End-of-Year Highlight Reel
Silver and Gold Exportations: While silver and gold may be great decorations, they are also valuable assets due to their investment and industrial uses. The price of both commodities has reached record highs this year – outperforming the S&P500 by a multiple of four – due to strong investor demand, central bank purchases, inflation fears, and supply constraints. This trend is expected to continue in 2026 for the same reasons. Silver may face new supply constraints, however, due to Chinese export restrictions taking effect in January. Chinese silver producers and distributors had to apply for permission to export in October based on export performance between 2022–2024. For new applicants, the domestic production threshold to receive approval was 80 tons, which effectively puts large, state-owned enterprises at the forefront of China’s silver exports. Out of 50 applications, six were rejected, which will further concentrate the market and raise global price-risk premiums as companies look to de-risk supply chains. Keep an eye out for a possible future trade dispute with China as the Shipment noted here.

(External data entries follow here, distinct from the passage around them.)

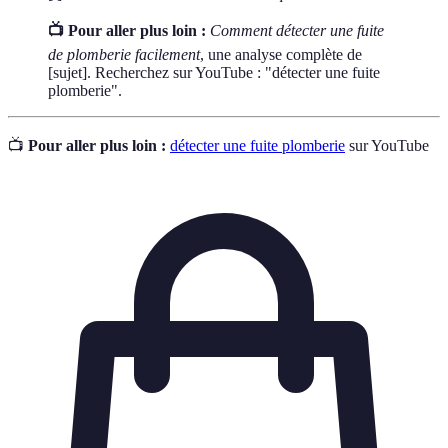
📺 Pour aller plus loin :
Comment détecter une fuite
de plomberie facilement
, une analyse complète de
[sujet]. Recherchez sur YouTube : "détecter une fuite
plomberie".
📺
Pour aller plus loin :
détecter une fuite plomberie
sur YouTube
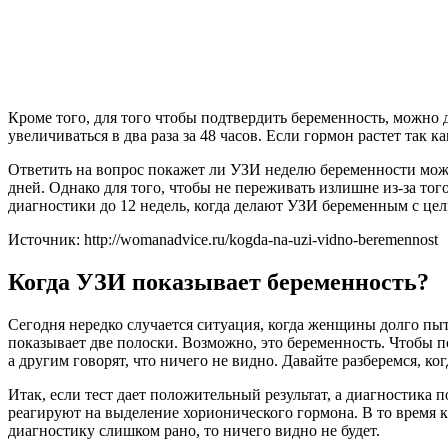
Кроме того, для того чтобы подтвердить беременность, можно 
увеличиваться в два раза за 48 часов. Если гормон растет так 
Ответить на вопрос покажет ли УЗИ неделю беременности можн
дней. Однако для того, чтобы не переживать излишне из-за то
диагностики до 12 недель, когда делают УЗИ беременным с це
Источник: http://womanadvice.ru/kogda-na-uzi-vidno-beremennost
Когда УЗИ показывает беременность?
Сегодня нередко случается ситуация, когда женщины долго пыта
показывает две полоски. Возможно, это беременность. Чтобы п
а другим говорят, что ничего не видно. Давайте разберемся, ко
Итак, если тест дает положительный результат, а диагностика 
реагируют на выделение хорионического гормона. В то время 
диагностику слишком рано, то ничего видно не будет.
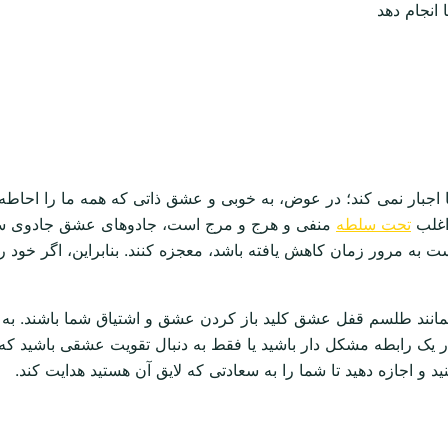
 انجام دهد
اجبار نمی کند؛ در عوض، به خوبی و عشق ذاتی که همه ما را احاطه ک
 اغلب
تحت سلطه
منفی و هرج و مرج است، جادوهای عشق جادوی سفید 
به مرور زمان کاهش یافته باشد، معجزه کنند. بنابراین، اگر خود را
مانند طلسم قفل عشق کلید باز کردن عشق و اشتیاق شما باشند. به
در یک رابطه مشکل دار باشید یا فقط به دنبال تقویت عشقی باشید که 
 و اجازه دهید تا شما را به سعادتی که لایق آن هستید هدایت کند.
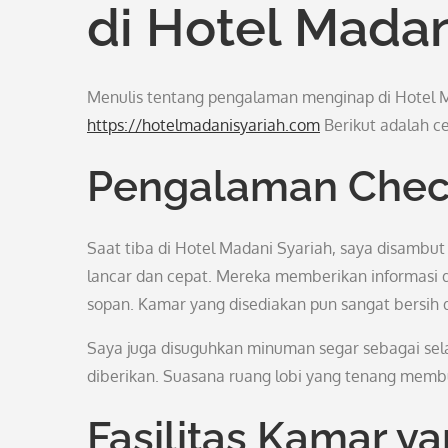
di Hotel Madan
Menulis tentang pengalaman menginap di Hotel 
https://hotelmadanisyariah.com
Berikut adalah ce
Pengalaman Chec
Saat tiba di Hotel Madani Syariah, saya disambut
lancar dan cepat. Mereka memberikan informasi de
sopan. Kamar yang disediakan pun sangat bersih
Saya juga disuguhkan minuman segar sebagai se
diberikan. Suasana ruang lobi yang tenang membu
Fasilitas Kamar 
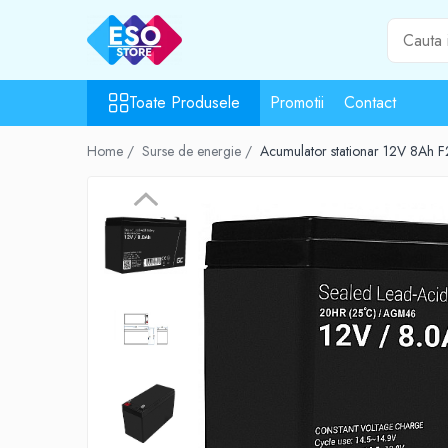
Toate Produsele
Toate Produsele
Promotii
Contact
Toate Categoriile
Surse de energie
Home /
Surse de energie /
Acumulator stationar 12V 8A
Baterii
Acumulatori
UPS-uri
Powerbank-uri
Panouri solare
Generatoare
Surse de incarcare
Incarcatoare
Alimentatoare USB
Incarcatoare auto
Cabluri USB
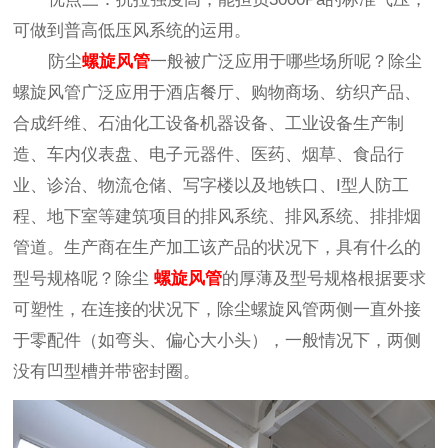
可做到普高低压风系统的运用。
防尘
螺旋风管
一般被广泛应用于哪些场所呢？除尘
螺旋风管广泛应用于酒店餐厅、购物商场、纺织产品、
合成纤维、石油化工设备机器设备、工业设备生产制
造、车内仪表盘、电子元器件、医药、烟草、食品行
业、诊治、物流仓储、写字楼以及地铁口、I型人防工
程、地下室等建筑项目的排风系统、排风系统、排排烟
管道。生产商在生产加工该产品的状况下，具有什么的
型号规格呢？除尘
螺旋风管
的厚薄及型号规格根据要求
可塑性，在连接的状况下，除尘螺旋风管两侧一直外接
于零配件（如弯头、偏心大小头），一般情况下，两侧
没有凹型槽并带密封圈。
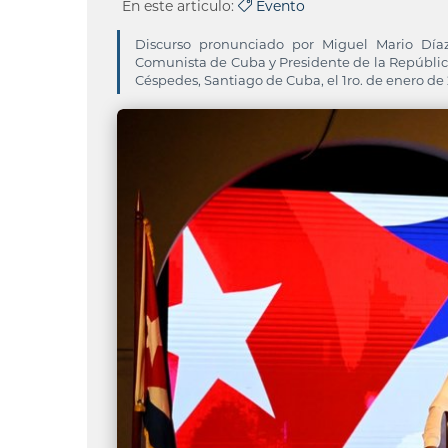
En este articulo:
Evento
Discurso pronunciado por Miguel Mario Díaz
Comunista de Cuba y Presidente de la República,
Céspedes, Santiago de Cuba, el 1ro. de enero de 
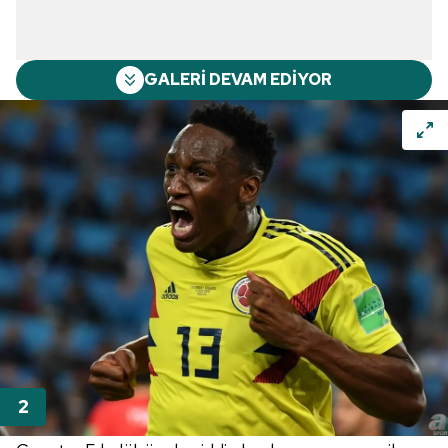
GALERİ DEVAM EDİYOR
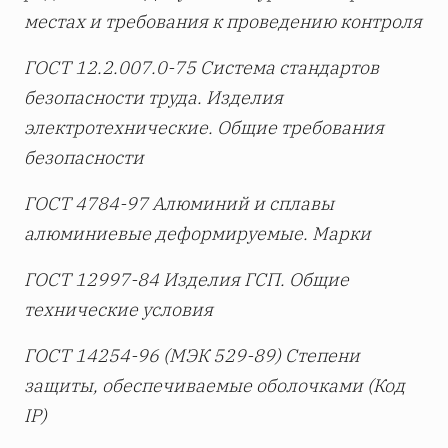
местах и требования к проведению контроля
ГОСТ 12.2.007.0-75 Система стандартов
безопасности труда. Изделия
электротехнические. Общие требования
безопасности
ГОСТ 4784-97 Алюминий и сплавы
алюминиевые деформируемые. Марки
ГОСТ 12997-84 Изделия ГСП. Общие
технические условия
ГОСТ 14254-96 (МЭК 529-89) Степени
защиты, обеспечиваемые оболочками (Код
IP
)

Mexico Joins the Fray: Last week, the senate of Mexico approved tariffs of between 5–50 percent on more than 1,400 products it imports from countries with no trade agreement, including China. These tariffs will take effect in January and are expected to raise between $1.7–$3.8 billion and annually, while also contributing to higher inflation, which the Shipment expects to have an indirect negative impact on the price of U.S. consumer imports from the country. Impacted products include textiles, clothing, plastics, household appliances, toys, furniture, footwear, auto parts, steel, and aluminum, among other things. The Chinese government condemned the new protectionist measures, with analysts in China anticipating retaliation. China represents about 17 percent of Mexico’s imports and 3 percent of exports, but the United States makes up 50 percent of imports and 75 percent of exports. This may explain why Mexico is attempting to appease U.S. concerns over China’s use of Mexico as a “backdoor” into the U.S. market, and solidify trade relations going into 2026 USMCA negotiations.
Uh Oh, The U.S.-UK Trade Deal Hiccup: The U.S.-UK technology cooperation agreement announced in September has been paused by the Trump Administration, which says the UK is not making progress on the U.S.-UK Economic Prosperity Deal (EPD) announced in May. Many may recall that the EPD was the first U.S. trade deal touted by President Trump and his trade team in his second term as a crowning achievement. The Shipment highlighted the day the deal was released that the UK never planned on making significant changes to its non-tariff barriers, particularly its food standards on hormone-treated U.S. beef. Additionally, the EPD never addressed the UK’s digital services tax, which impacts U.S. technology companies, representing another point of contention that may prove challenging for the future of this agreement. On the line is more than $40 billion worth of investments in the United Kingdom, as well as the collapse of U.S. trade relations with a close ally.